My concern is with how their normative arguments will translate in practice. The modern administrative state is far from a model of efficiency. When I prosecuted medical licensing actions for the state of New Jersey, the life cycle of complex cases easily could span multiple years, given investigative demands, due process requirements, and backlogs at the Office of Administrative Law. As I have written about in a different context, the active supervision requirement is a demanding standard that requires that the state engage in a pointed reexamination of and exercise ultimate control over the government policy. Adding an additional layer of state bureaucracy to actively supervise all board conduct likely would further extend the time it takes for the board to take action to protect the public, especially when that layer lacks the expertise that licensed professionals bring to the work. Requiring active supervision of board conduct also could add to the state’s costs, which would be difficult for states to absorb, given current state fiscal realities.
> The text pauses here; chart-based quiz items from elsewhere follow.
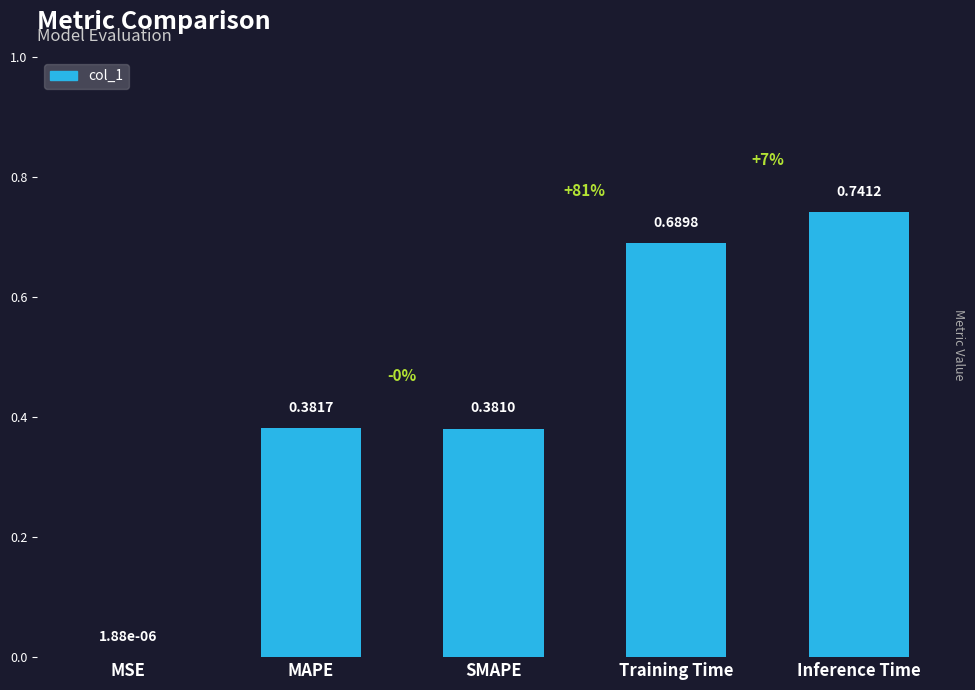

Is it true that the value at SMAPE is 0.6?

False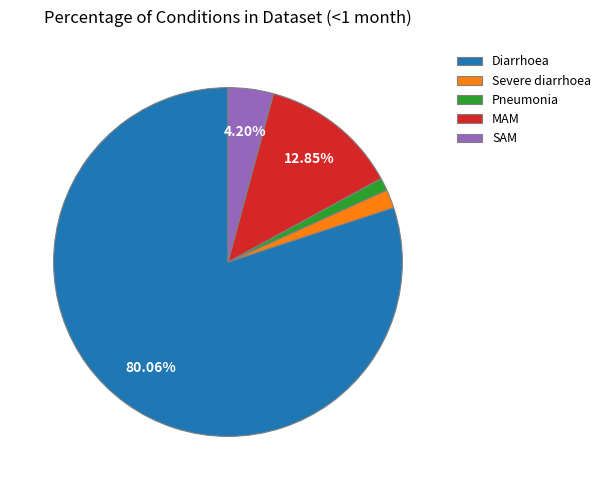

Does Diarrhoea account for over 50% of the chart?

Yes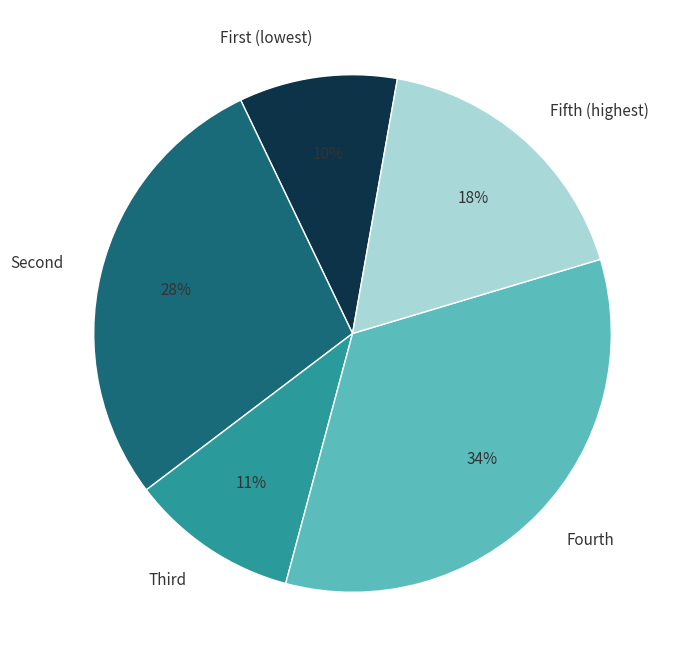

How many slices are in this pie chart?

5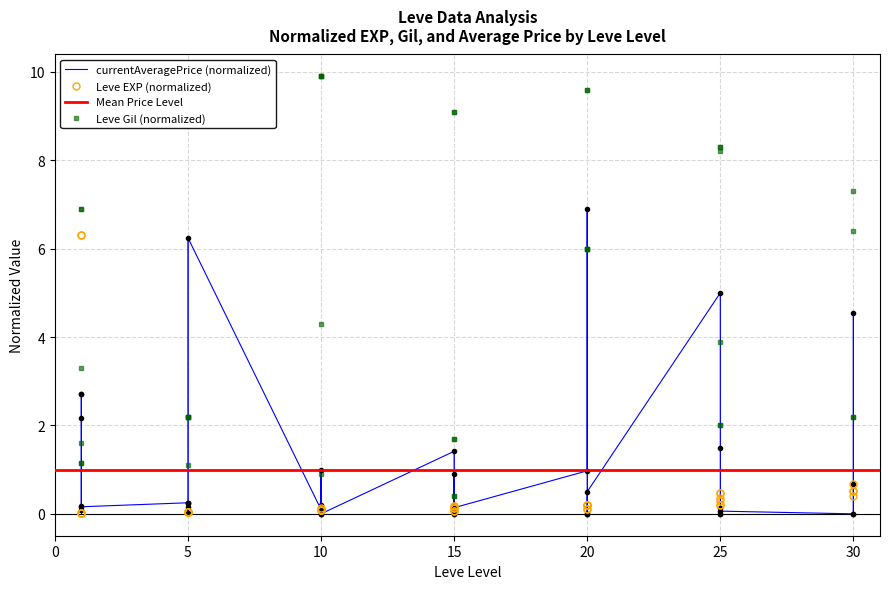

Which series changed the most between 25 and 25?

Leve Gil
Permitting antitrust challenges by federal antitrust agencies and private individuals, including competitors, similarly threatens to make the system far less efficient and responsive to consumer needs. Rule of reason analysis is inherently fact-based, which adds to the level of uncertainty.
As the authors suggest, states could avoid the demands of antitrust scrutiny by reorganizing professional boards so that they are run predominantly by state actors and not by self-interested licensees. Professionals could serve as consultants to state-run boards without dominating them, for example. It is difficult to imagine states voluntarily reorganizing their vast network of professional boards in this manner, however, absent clear instruction from the Supreme Court that such restructuring is necessary to avoid exacting antitrust scrutiny. Query also how we can predict whether quality would suffer as a result, which would harm consumers.
The North Carolina Board of Dental Examiners case was distributed for Conference by the Justices on February 21, 2014, and the case has been relisted for Conference this Friday, February 28, 2014. It’s difficult to know why the case has been relisted. As Amy Howe at SCOTUSblog explains, it could mean a number of things, including that one or more Justices wants to take a closer look at the case or is trying to amass four votes to grant review. But it also could mean that the Justices are writing a summary reversal, or that one or more Justices are writing a dissent from a decision to deny review. We’ll just have to tune in after Friday’s conference for an update.
Regardless what the Court decides, states should consider Professors Edlin and Haw’s article as they evaluate how to structure state professional boards to ensure they protect the public in a timely manner without unduly burdening healthy competition.